* [TEXTO APRESENTADO]:
§ §
Desde o primeiro filme, o "homem sem nome"
fica caracterizado como alguém que executa um
jogo de manipulação entre lados opostos.
Esse jogo, com o decorrer dos filmes, vai se tornando
cada vez mais complexo, assim como mais complexo vai
ficando o retrato das demais personagens. Em Por
um Punhado de Dólares vemos uma clássica
oposição protagonosta-antagonista entre
Eastwood e Ramon (Gian Maria Volonté), ainda
um vilão nos moldes maniqueístas, mau
por natureza, explicitada na forma covarde como esse
executa a família dos Baxter. Por uns Dólares
a Mais estabelece duas formas de jogo, uma entre
Eastwood e Mortimer, ao mesmo tempo rivais e parceiros,
por razões distintas, como será revelado
ao fim da fita, no objetivo comum de obter a recompensa
pela prisão de Indio (também Volonté).
O outro jogo, é ainda o da oposição
entre os dois caçadores de recompensa e o chefe
dos bandidos, que aqui já apresenta um contorno
psicológico até certo ponto ambíguo
e motivações mais definidas.
Em Três Homens em Conflito todo o jogo
já fica caracterizado pelo título em português.
Há, em ao menos um único momento do filme,
algum tipo de relação estabelecida entre
dois dos três homens que têm por objetivo
encontrar um tesouro enterrado em um cemitério.
Sim, o filme prioriza a relação Tuco,
o "feio" (Eli Wallach) – Lourinho , o "bom"
(Eastwood), uma eterna brincadeira de gato e rato na
qual se alternam cumplicidades e traições,
numa visão diversa da parceria forçada,
porém até certo ponto ética, formada
entre os dois caçadores de recompensa no segundo
filme. Mas estes não somente formam uma oposição
entre si, mas também uma oposição
entre cada um deles e Sentenza, o "mau". Mas
os três não estão alinhados em dois
lados opostos; na verdade é cada um por si, como
vemos quando as personagens se dispõem como vértices
de um triângulo no duelo final. Tuco e Lourinho
são obrigados a trabalhar juntos muito mais por
força das circunstâncias. E se Sentenza
é um homem de extrema crueldade, o é também
por motivações e ambições
explícitas, não por ser apenas um vilão
desalmado. Por sinal um retrato mais multifacetado de
Sentenza foi sacrificado na versão distribuída
internacionalmente com o corte de uma cena, que ressurge
agora na versão em DVD, onde ele visita um forte
e fica visivelmente abalado com o estado de penúria
dos soldados feridos (o filme se passa durante a guerra
civil americana). Mas em se tratando de personagem multifacetada,
a grande figura de Três Homens em Conflito
é mesmo Tuco. Numa atuação
antológica de Wallach, Tuco inova no retrato
da figura do bandoleiro mexicano, tradicionalmente apresentado
pelo cinema americano como uma figura ou deveras abobalhada
ou de uma maldade inata. Tuco é antes de tudo
um sobrevivente que age sempre com extrema esperteza
e perspicácia, bandido por força das circunstâncias,
como fica claro quando ele reencontra o irmão
padre, que, segundo ele, abraçou a religião
por não ter peito de partir para uma vida de
delitos.
§ §
* [LINHAS APRESENTADAS]:

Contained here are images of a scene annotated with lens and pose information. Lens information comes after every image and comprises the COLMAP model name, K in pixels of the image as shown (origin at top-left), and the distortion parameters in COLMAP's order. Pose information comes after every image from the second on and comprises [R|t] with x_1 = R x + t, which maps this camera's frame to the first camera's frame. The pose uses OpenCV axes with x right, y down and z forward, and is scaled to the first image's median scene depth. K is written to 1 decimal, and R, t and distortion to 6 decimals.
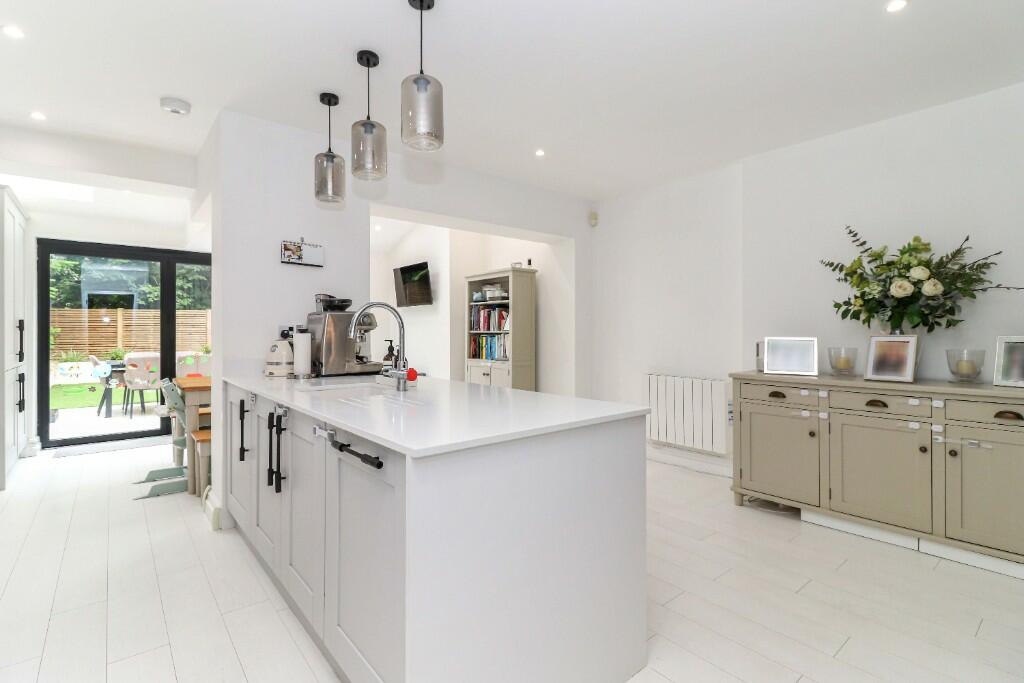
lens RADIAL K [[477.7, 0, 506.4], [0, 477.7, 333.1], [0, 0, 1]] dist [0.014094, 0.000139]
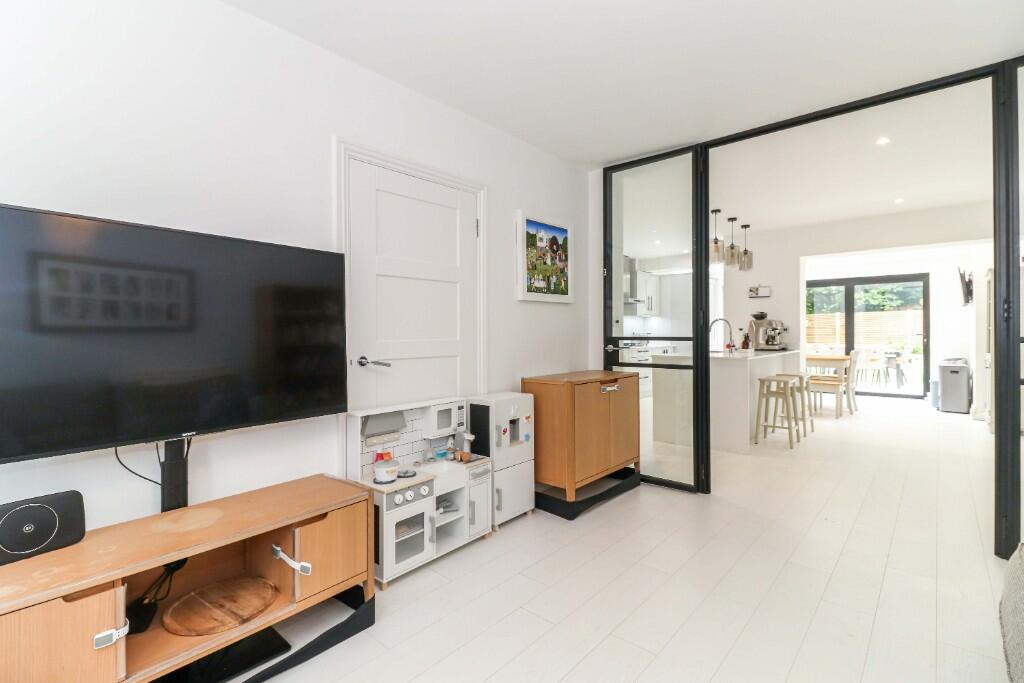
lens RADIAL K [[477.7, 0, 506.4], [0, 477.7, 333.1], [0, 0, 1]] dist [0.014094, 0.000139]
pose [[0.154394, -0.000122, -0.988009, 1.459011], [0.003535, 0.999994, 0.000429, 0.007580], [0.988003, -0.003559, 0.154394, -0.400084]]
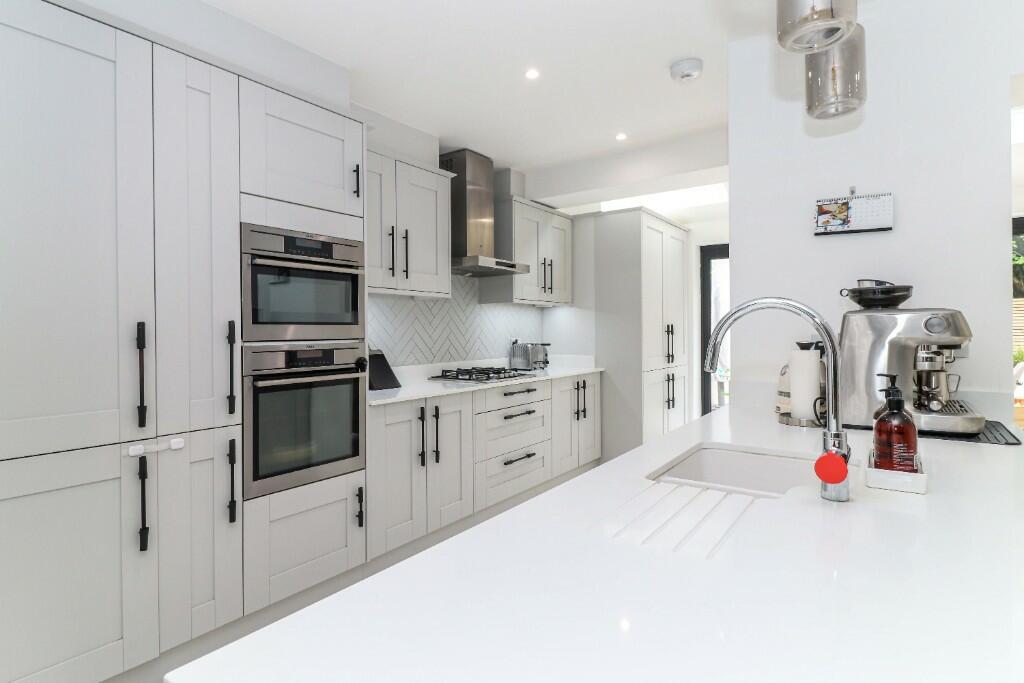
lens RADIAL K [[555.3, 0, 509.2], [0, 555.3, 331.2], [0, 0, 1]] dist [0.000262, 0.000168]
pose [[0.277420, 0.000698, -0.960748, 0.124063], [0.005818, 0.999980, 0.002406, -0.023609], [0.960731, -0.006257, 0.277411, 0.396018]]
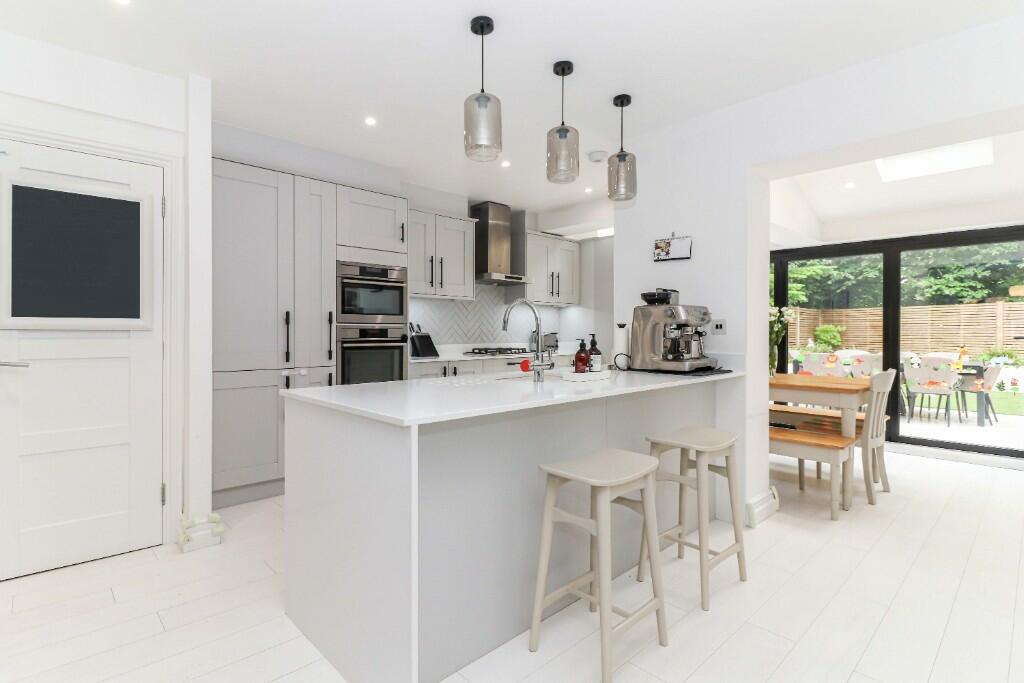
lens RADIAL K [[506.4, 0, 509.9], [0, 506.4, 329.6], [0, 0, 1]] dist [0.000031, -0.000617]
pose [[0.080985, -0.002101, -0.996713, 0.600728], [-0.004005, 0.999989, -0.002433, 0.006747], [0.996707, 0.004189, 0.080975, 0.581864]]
§ §
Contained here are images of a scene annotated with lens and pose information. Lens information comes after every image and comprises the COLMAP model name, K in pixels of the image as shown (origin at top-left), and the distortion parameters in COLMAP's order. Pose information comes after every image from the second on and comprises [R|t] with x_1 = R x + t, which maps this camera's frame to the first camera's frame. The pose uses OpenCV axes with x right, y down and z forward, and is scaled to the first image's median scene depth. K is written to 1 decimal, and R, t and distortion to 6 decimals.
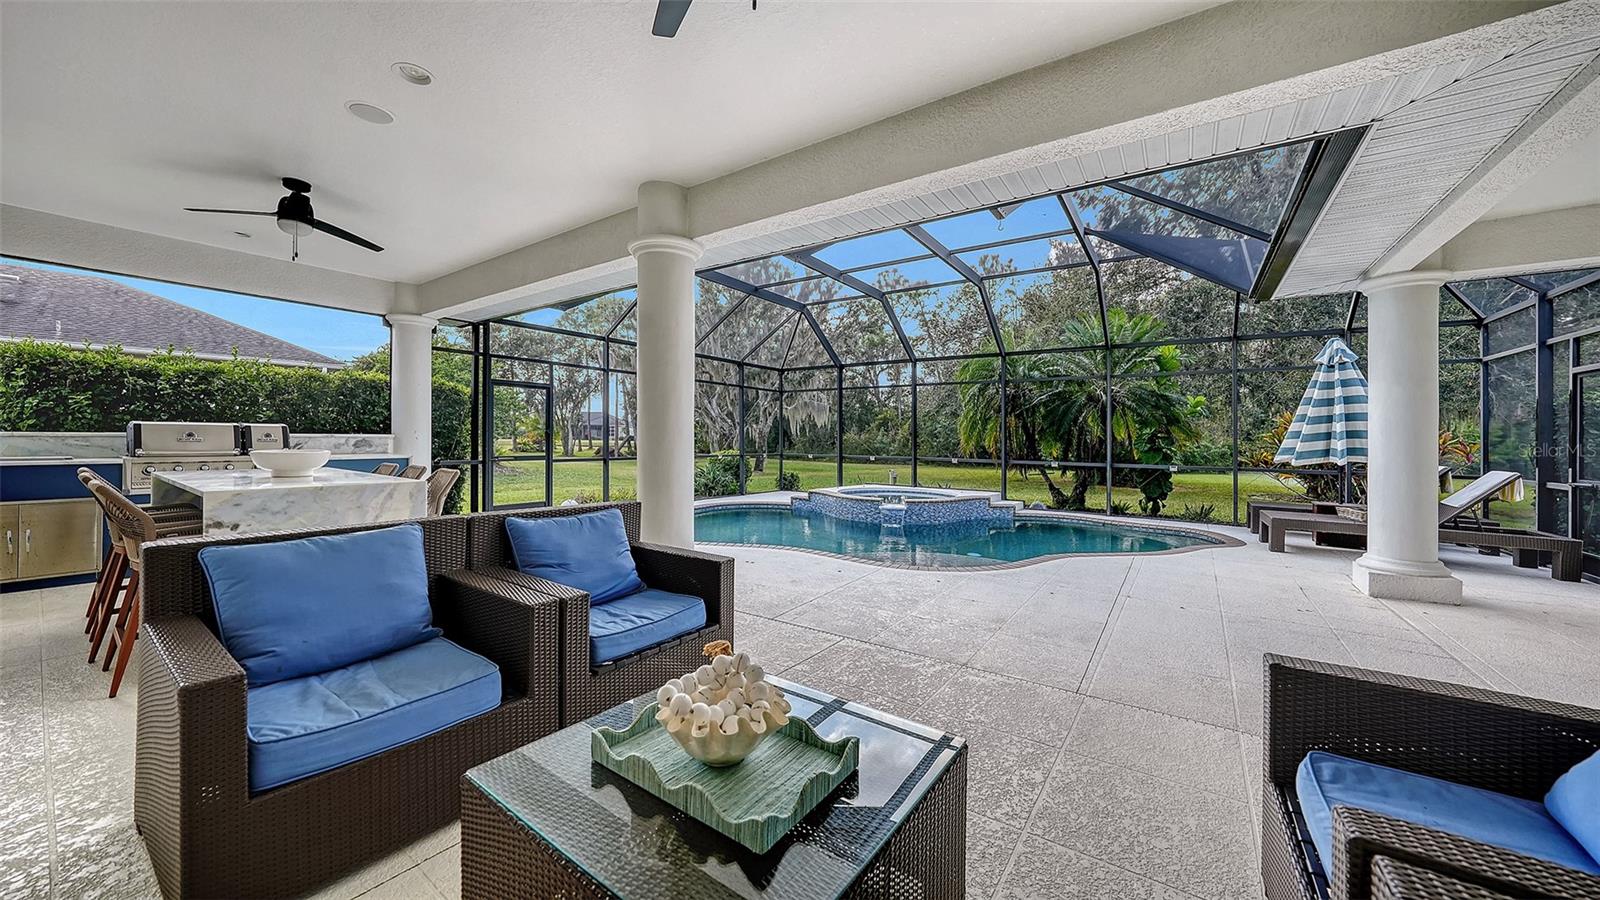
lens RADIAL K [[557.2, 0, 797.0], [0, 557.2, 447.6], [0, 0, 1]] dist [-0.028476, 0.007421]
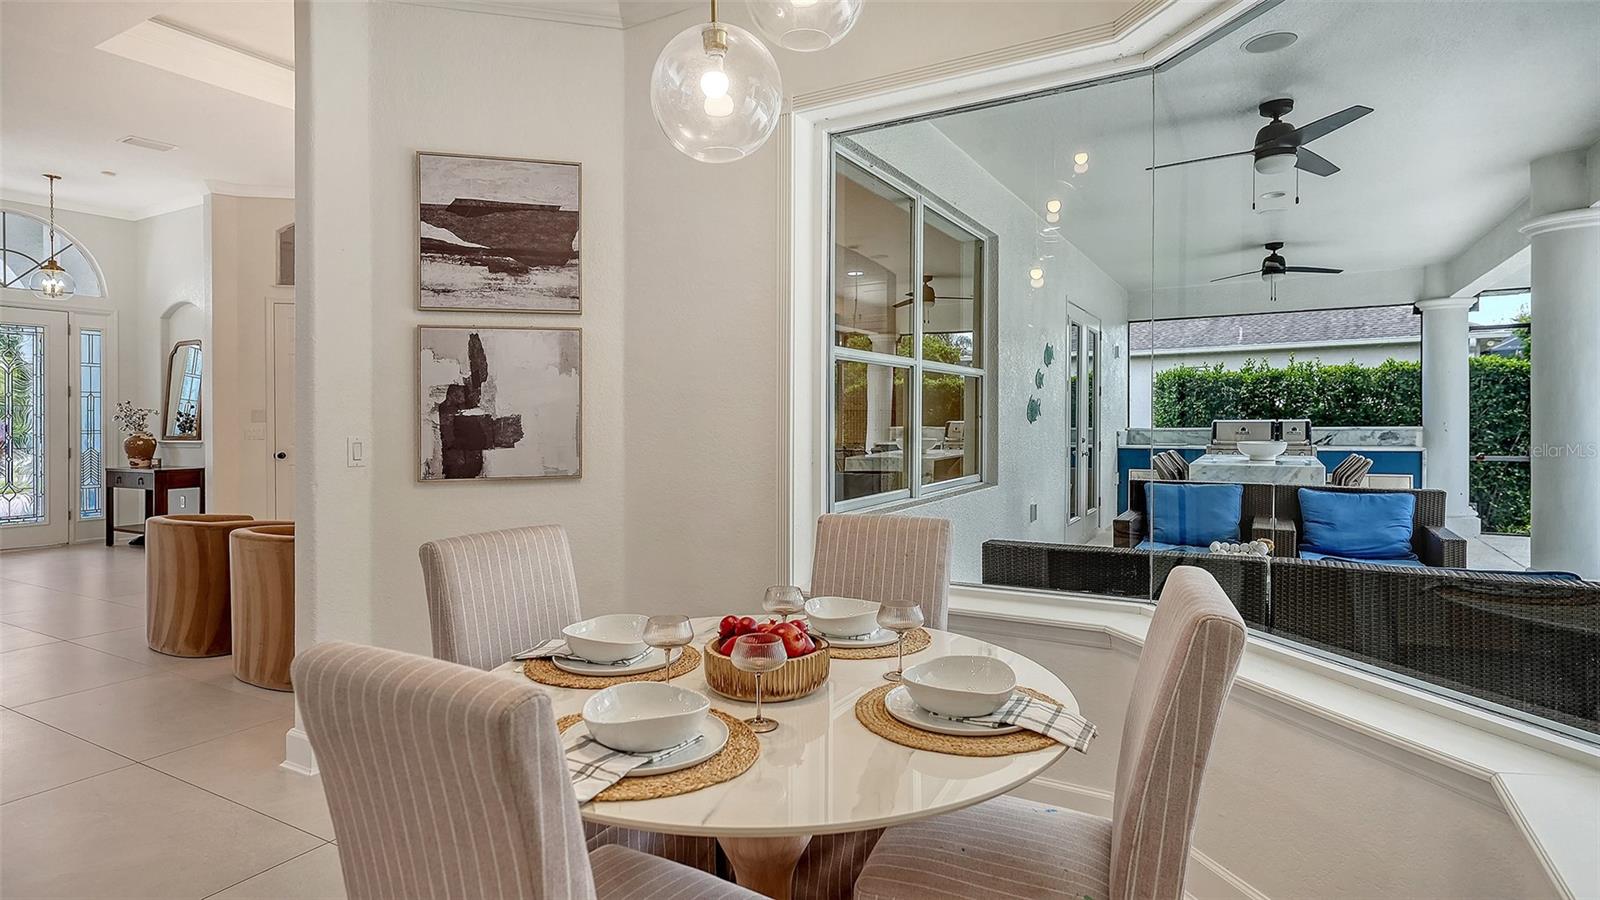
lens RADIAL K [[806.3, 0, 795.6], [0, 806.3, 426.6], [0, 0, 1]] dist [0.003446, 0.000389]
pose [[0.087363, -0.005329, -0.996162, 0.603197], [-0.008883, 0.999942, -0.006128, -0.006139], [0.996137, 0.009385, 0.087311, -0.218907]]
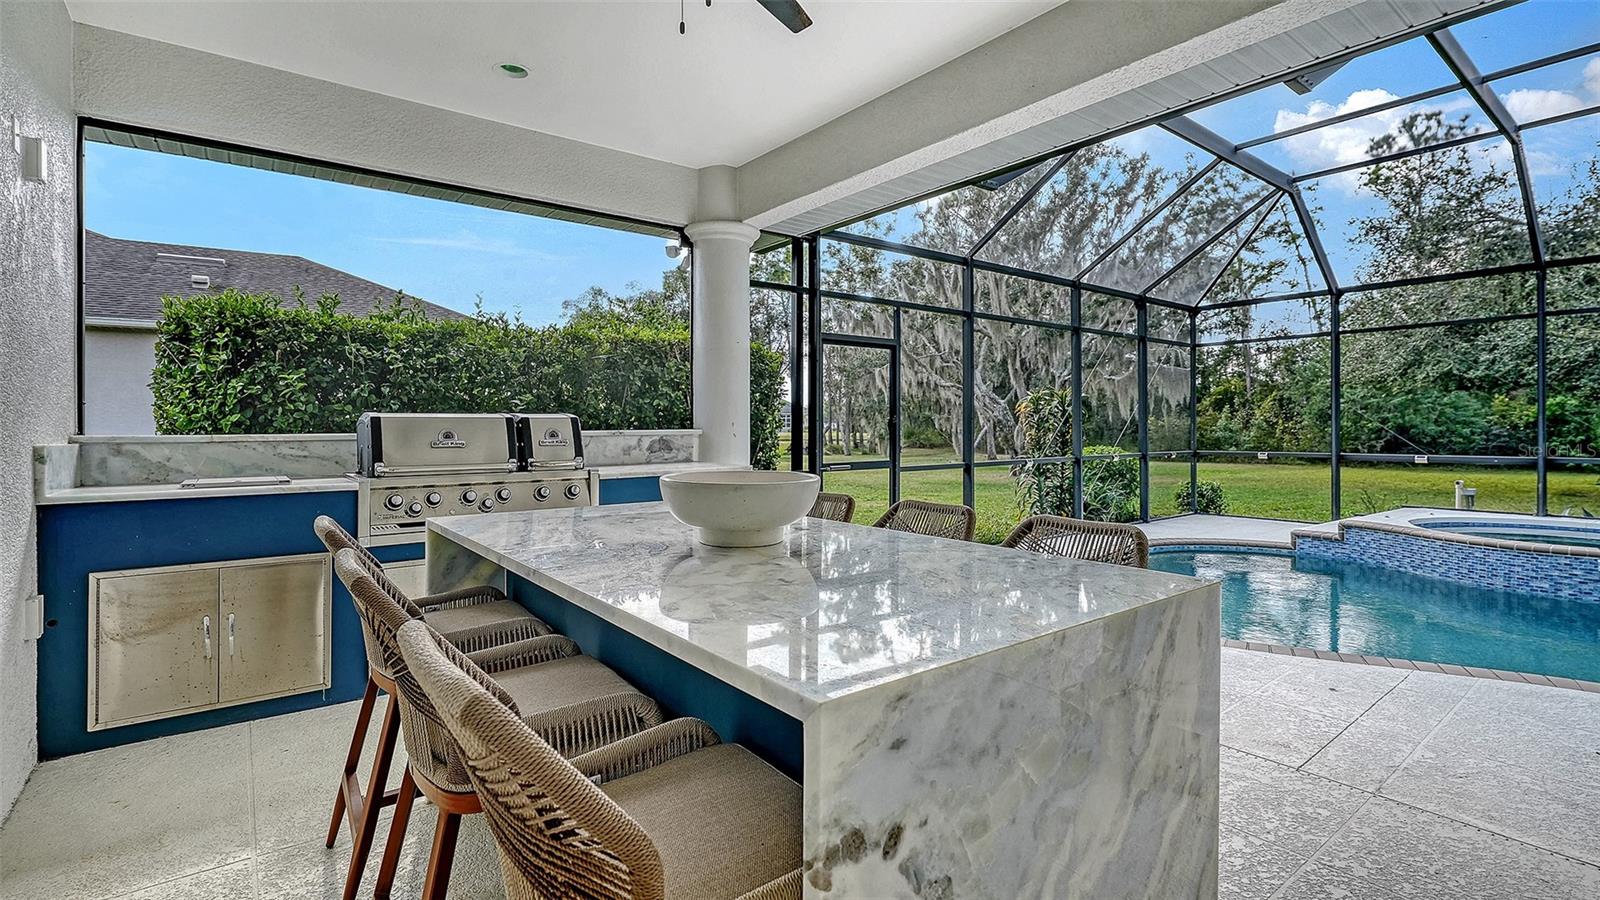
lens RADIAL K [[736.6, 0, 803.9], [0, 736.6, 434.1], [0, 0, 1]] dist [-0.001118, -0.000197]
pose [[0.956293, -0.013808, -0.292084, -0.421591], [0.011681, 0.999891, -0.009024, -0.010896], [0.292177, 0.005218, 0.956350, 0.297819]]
§ §
* [TAREFAS A EXECUTAR]:
A. Com base no texto sobre os filmes com Eastwood, responda:
(i) Que ator interpreta Ramon em Por um Punhado de Dólares?
(ii) Onde está enterrado o tesouro procurado em Três Homens em Conflito?
(iii) Segundo Tuco, por que motivo o irmão abraçou a religião?
B. Reproduza o trecho do texto sobre os filmes com Eastwood, começando por "O outro jogo, é" e seguindo até "em um cemitério.".

* [RESPOSTAS POR TAREFA]:
A.
(i) Gian Maria Volonté.
(ii) Em um cemitério.
(iii) Por não ter peito de partir para uma vida de delitos.

B.
O outro jogo, é ainda o da oposição
entre os dois caçadores de recompensa e o chefe
dos bandidos, que aqui já apresenta um contorno
psicológico até certo ponto ambíguo
e motivações mais definidas.
Em Três Homens em Conflito todo o jogo
já fica caracterizado pelo título em português.
Há, em ao menos um único momento do filme,
algum tipo de relação estabelecida entre
dois dos três homens que têm por objetivo
encontrar um tesouro enterrado em um cemitério.